One potential limitation to the Blosum matrices relative to the PAM matrices is that the substitutions are counted within the columns of a multiple sequence alignment rather than along the branches of an evolutionary tree. This could potentially bias the results by over counting some substitutions and under counting others. This has been taken into account by producing a family of matrices. Within each family sequences that are more than N% identical are grouped together and counted as a single sequence. This matrix is then called the Blosum N matrix. Given the effectiveness of these matrices this approach seems to have worked well. As with the PAM matrices it is best to use the matrix that corresponds to the percent identity of the sequences with which you are working. A more detailed discussion can be found in the papers cited below.

Equivalent PAM and Blosum matrices based on relative entropy

  PAM100  ==>    Blosum90
  PAM120  ==>    Blosum80
  PAM160  ==>    Blosum60
  PAM200  ==>    Blosum52
  PAM250  ==>    Blosum45

Another recent advance is that the PAM approach has been applied to nucleic acid sequences. This has lead to two simple suggestions for nucleic acid sequences. First if your sequence is a coding region it is usually better to translate it to an amino acid sequence for database searching. Second, if you must use nucleotides a PAM distance of 47 is a generally appropriate choice of scores. This corresponds to a "match" score of 5 and a "mismatch" score of -4. Suggestion for scoring alignments when transitions and transversion are scored differently are included in the article by States et.al (1991).

Selecting the appropriate scoring method is often problem dependent. For information on selecting a PAM matrix for a particular case, users should consult (Altschul, 1991).

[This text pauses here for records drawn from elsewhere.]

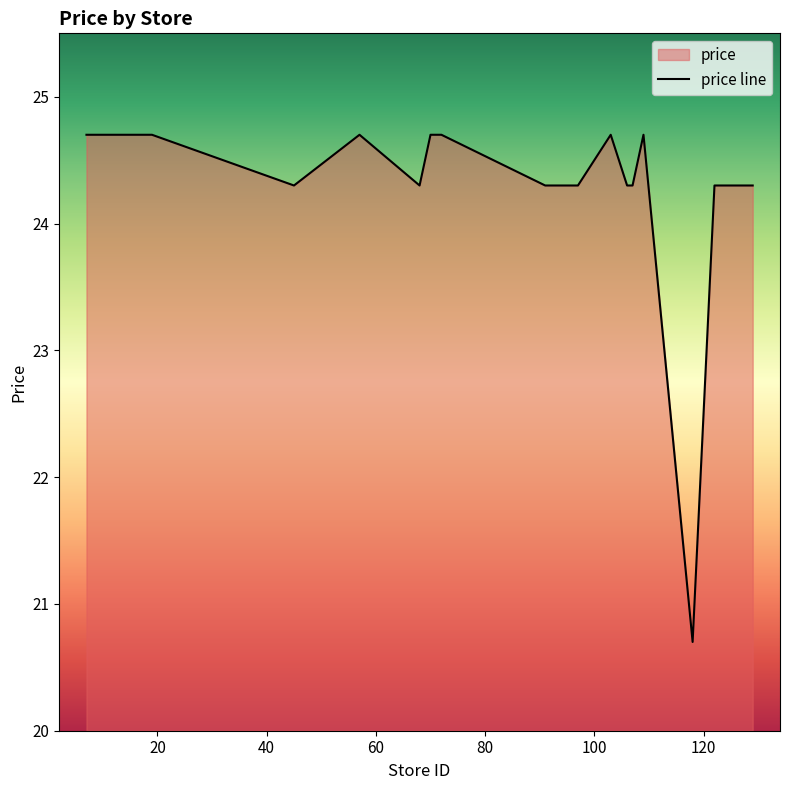

True or false: the data shows 6.6 at 91.

False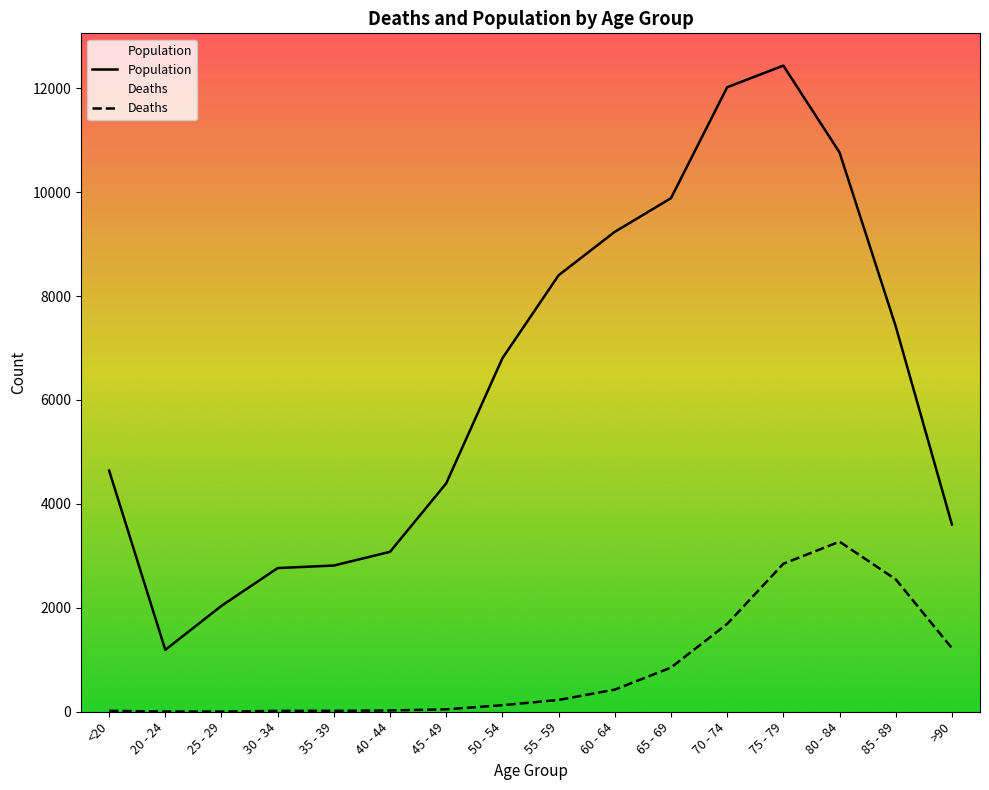

Is this an area chart (filled region under the line)?

No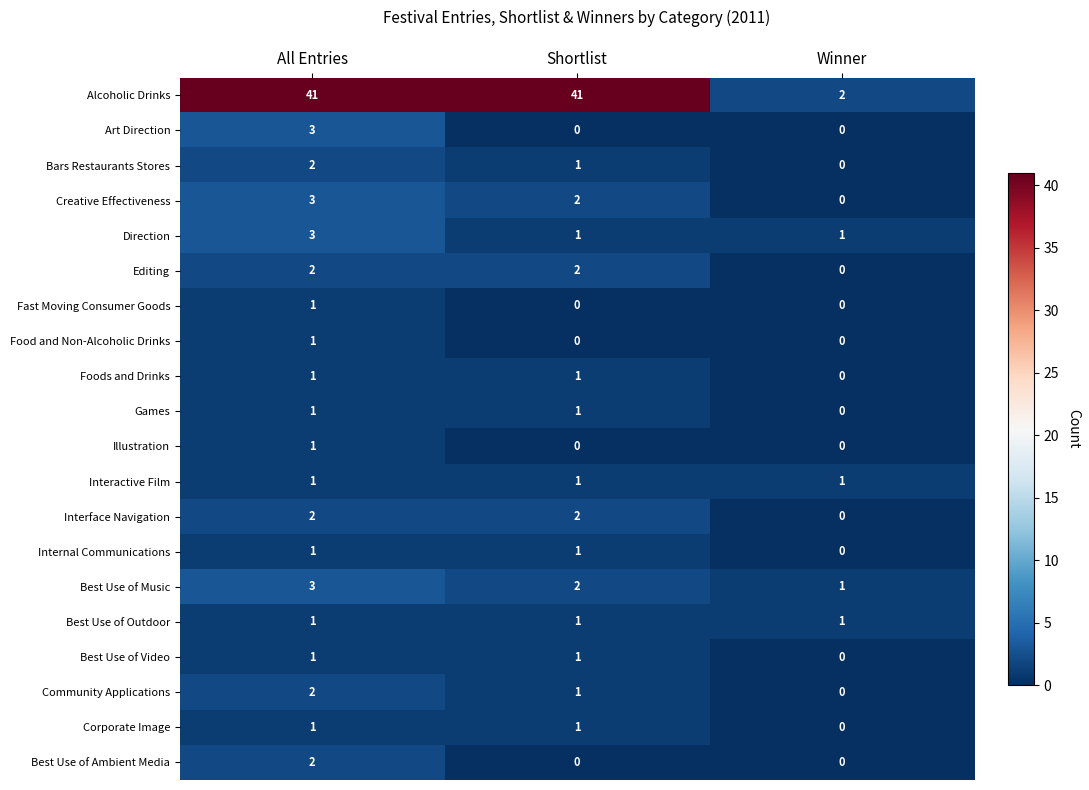

What is the greatest value displayed?

41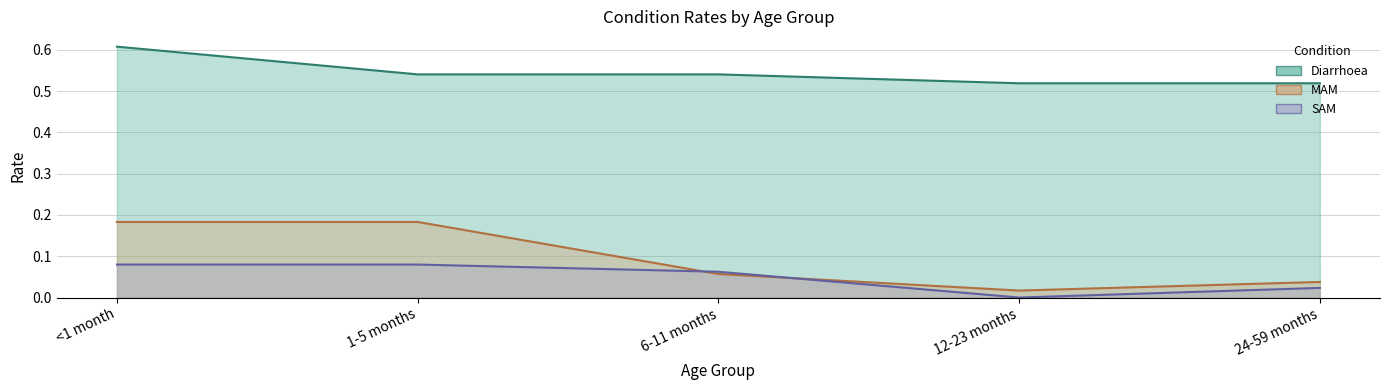

Which category has the lowest value in the MAM series?

12-23 months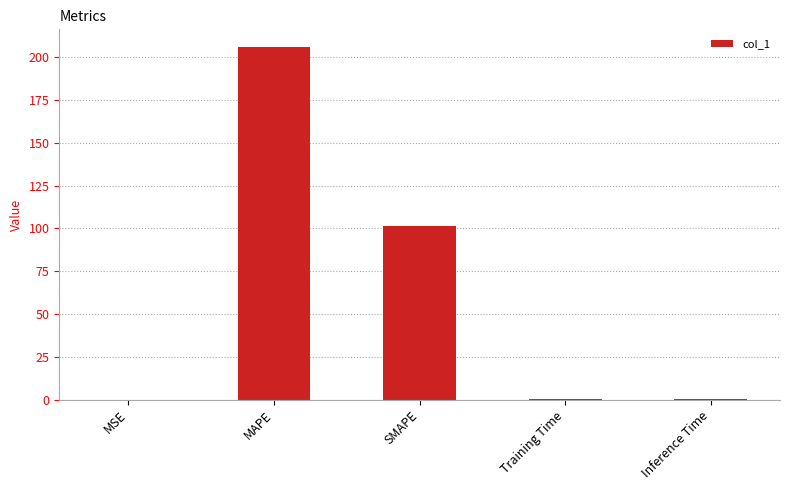

Between MAPE and Inference Time, which is larger?

MAPE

Scoring Matrices References

General discussion of properties of widely used matrices including both PAM and Blosum matrices.
"Amino acid substitution matrices from an information theoretic perspective." Altschul, S.F. 1991 Journal of Molecular Biology 219: 555-665.

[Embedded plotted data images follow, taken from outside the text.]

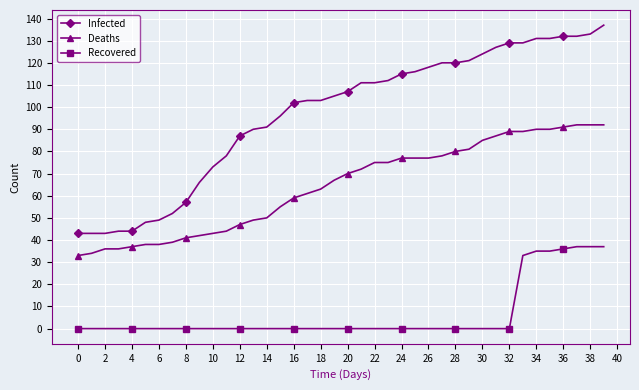

Which series has the widest spread of values?

Infected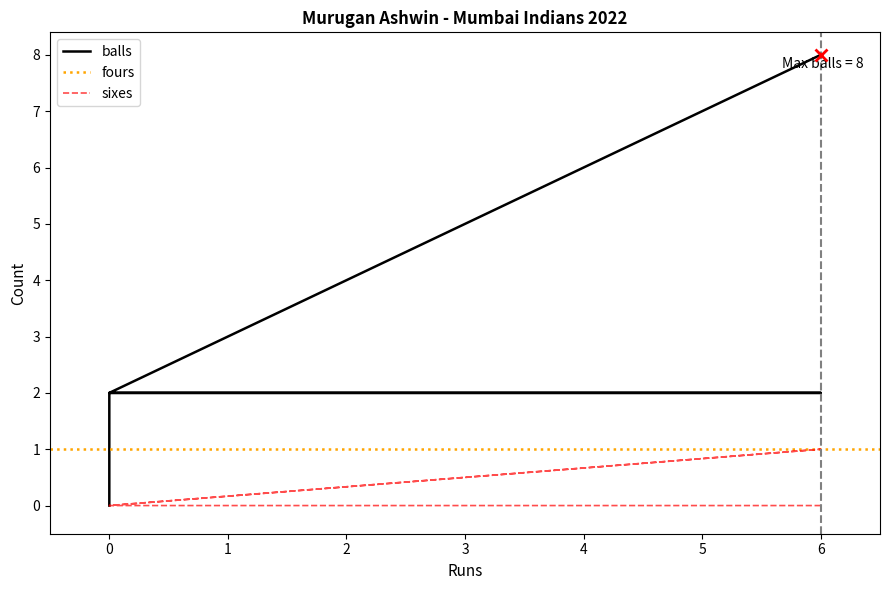

What is the spread (max minus min) of values at 0?

2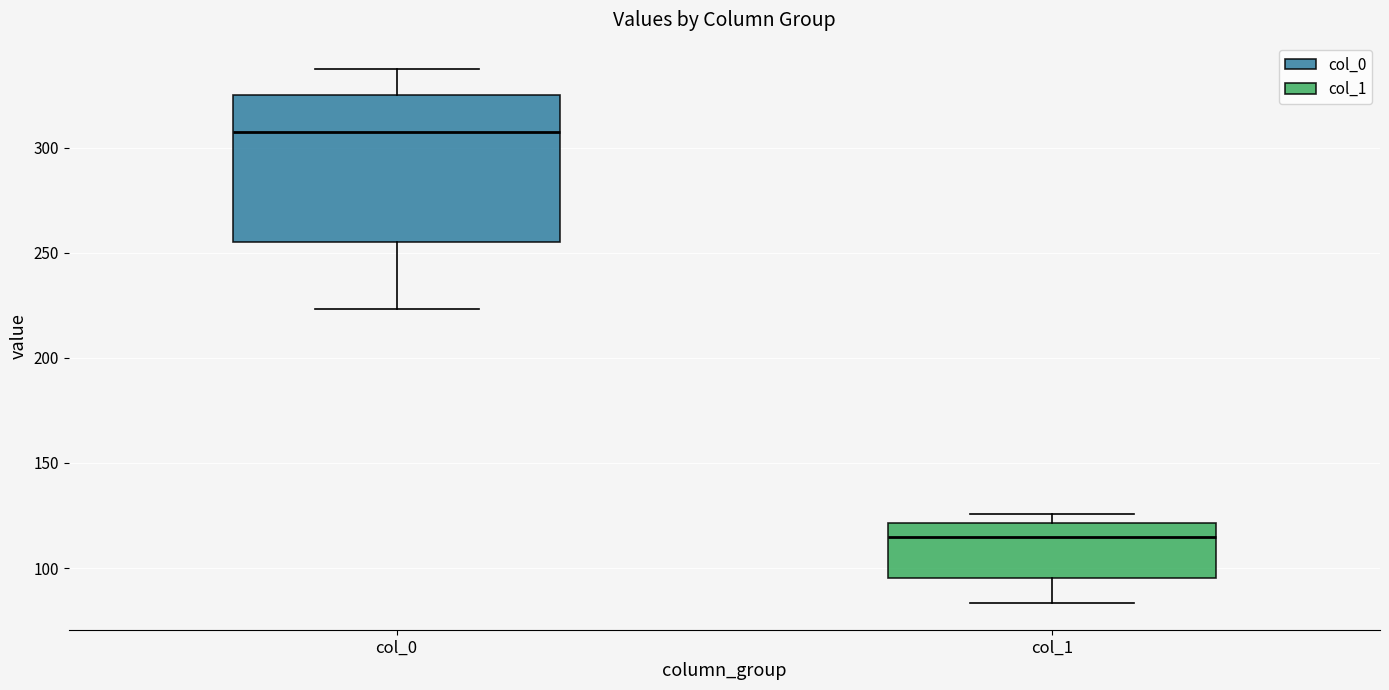

Reading left to right, read every box against the y-axis: the position of its median line, the range the box covers, and the ends of its whiskers. The values are not printed on the chart, so give them approximately, as read against the axis.

col_0: median 305, box 255 to 325, whiskers 225 to 335
col_1: median 115, box 95 to 120, whiskers 85 to 125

PAM matrices for proteins.

"A model of evolutionary change in proteins." Dayhoff, M.O., Schwartz, R.M., Orcutt, B.C. (1978) In "Atlas of Protein Sequence and Structure" 5(3) M.O. Dayhoff (ed.), 345 - 352, National Biomedical Research Foundation, Washington.

PAM matrices for nucleic acids.

"Improved Sensitivity of Nucleic Acid Database Search Using Application-Specific Scoring Matrices" States, D.J., Gish, W., Altschul, S.F. 1991 Methods: A companion to Methods in Enzymology 3(1): 66 - 77.

Blosum (Block sums) matrices.

"Amino acid substitution matrices from protein blocks." Steven Henikoff and Jorja G. Henikoff. 1992 Proc. Natl. Acad. Sci. USA. 89(biochemistry): 10915 - 10919.

Comparison of Amino Acid substitution matrices with visual representation of the differences.

"A Structural Basis of Sequence Comparisons: An evaluation of scoring methodologies." 1993 M.S. Johnson and J.P. Overington. Journal of Molecular Biology. 233: 716 - 738.

"Performance Evaluation of Amino Acid Substitution Matrices." 1993 Steven Henikoff and Jorja G. Henikoff. Proteins: Structure, Function, and Genetics. 17: 49 - 61.